• [WHAT YOU ARE ASKED TO DO]: Report each line from the records where the string "back" turns up.

** DATASET ENTRIES follows **

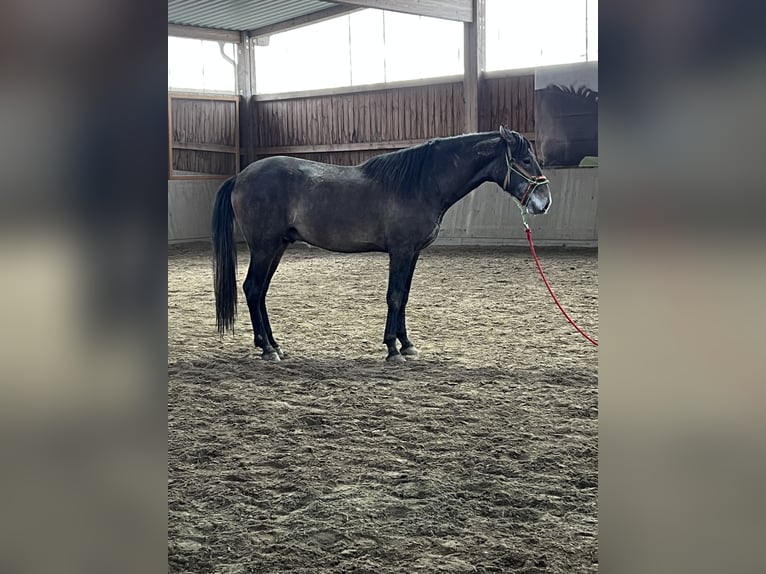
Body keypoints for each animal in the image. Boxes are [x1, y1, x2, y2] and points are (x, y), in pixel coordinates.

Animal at [213, 126, 556, 362]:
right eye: (526, 159)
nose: (544, 202)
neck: (420, 184)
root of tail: (241, 176)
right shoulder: (401, 251)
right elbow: (394, 296)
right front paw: (393, 348)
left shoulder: (412, 253)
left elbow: (404, 296)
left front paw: (407, 345)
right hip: (265, 247)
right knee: (253, 289)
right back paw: (267, 349)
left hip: (277, 247)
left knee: (259, 292)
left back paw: (273, 344)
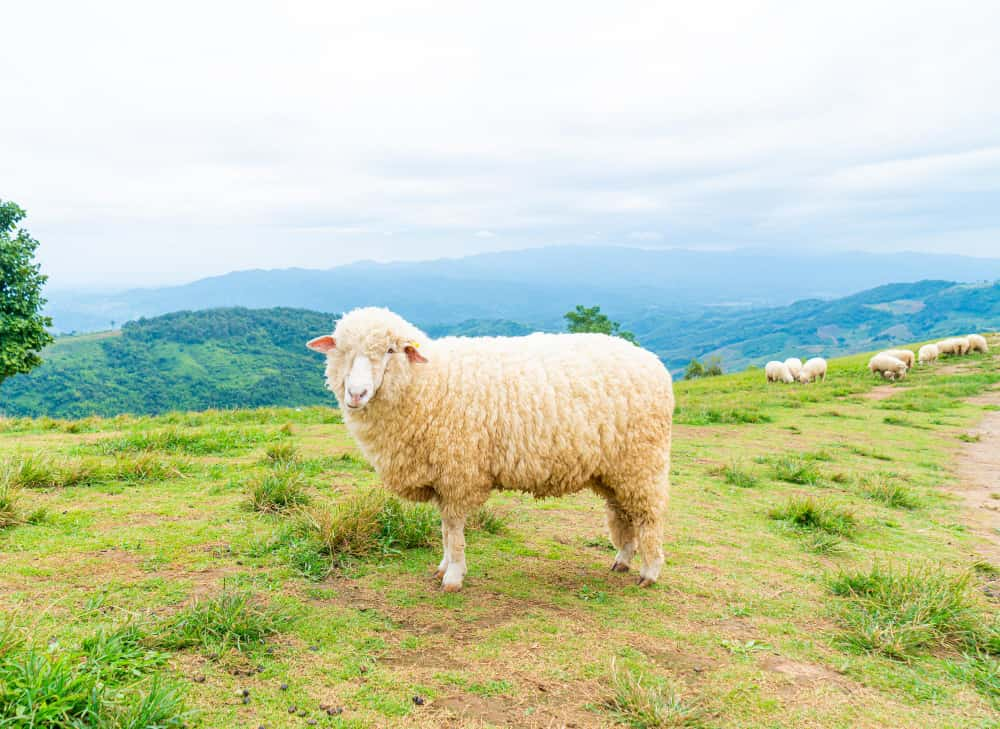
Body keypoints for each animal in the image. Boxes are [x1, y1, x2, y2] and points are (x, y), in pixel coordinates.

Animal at [308, 308, 676, 592]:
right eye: (340, 349)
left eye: (390, 350)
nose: (356, 393)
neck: (427, 382)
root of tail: (652, 360)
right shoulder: (442, 475)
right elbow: (444, 528)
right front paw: (443, 566)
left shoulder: (458, 471)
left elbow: (454, 528)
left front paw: (453, 576)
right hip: (614, 470)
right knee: (623, 513)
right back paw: (623, 560)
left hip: (643, 462)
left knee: (649, 516)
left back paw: (650, 572)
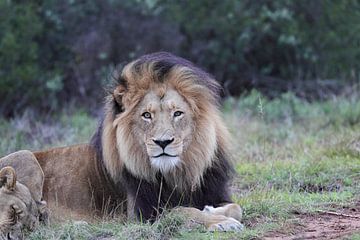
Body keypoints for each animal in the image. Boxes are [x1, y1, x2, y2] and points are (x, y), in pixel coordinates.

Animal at [3, 52, 245, 231]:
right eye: (146, 115)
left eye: (177, 113)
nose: (163, 142)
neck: (176, 173)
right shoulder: (142, 214)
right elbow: (183, 211)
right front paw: (222, 223)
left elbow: (236, 207)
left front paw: (213, 212)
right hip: (24, 155)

** End of DATASET ENTRIES **

• [EXERCISE RESPONSE]:
right back paw: (267, 349)
left back paw: (273, 344)
right back paw: (623, 560)
left back paw: (650, 572)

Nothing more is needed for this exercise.